As many publishers develop hybrid models of journal publishing – where much of the journal content, print or digital, is still available only upon subscription but some proportion of that content is freely available online because the authors have paid a special “supply-side” fee to make their work open access – many librarians question how such supply side income will impact traditional subscription rates. The issue of how we can transition library budgets away from a focus on subscriptions toward a dual focus, where author side fees might be underwritten by the institutions, is a trick and difficult one. Subvention of such author fees is really a more efficient use of the money we spent to support scholarly communications, providing much greater access than institutional subscriptions can, but it is hard to see how we can move that very limit supply of dollars toward such subventions as long as subscription rates continue to climb.

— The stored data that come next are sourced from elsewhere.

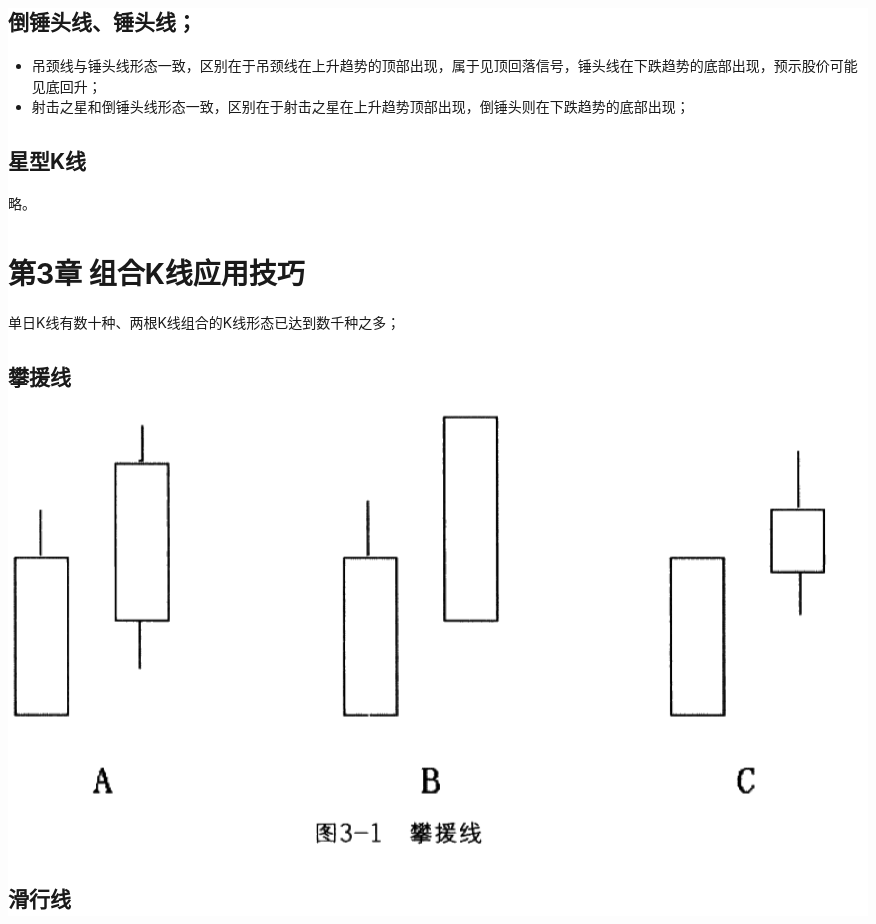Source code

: ## 倒锤头线、锤头线；
* 吊颈线与锤头线形态一致，区别在于吊颈线在上升趋势的顶部出现，属于见顶回落信号，锤头线在下跌趋势的底部出现，预示股价可能见底回升；
* 射击之星和倒锤头线形态一致，区别在于射击之星在上升趋势顶部出现，倒锤头则在下跌趋势的底部出现；

## 星型K线
略。


# 第3章 组合K线应用技巧
单日K线有数十种、两根K线组合的K线形态已达到数千种之多；

## 攀援线
![image](/images/invest/cmckxjsjy-3-1.png)

## 滑行线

The recent announcement from Oxford Press that they are adjusting the online-only subscription rates to their Oxford Open journals suggests a step forward toward making this difficult transition. Oxford is discounting some subscriptions to reflect the income received from its “open choice” option that lets authors pay for open access. As Heather Morrison notes in her “Imaginary Journal of Poetic Economics” blog posting, this announcement illustrates one step in the “potential positive spiral in the transition to open access.”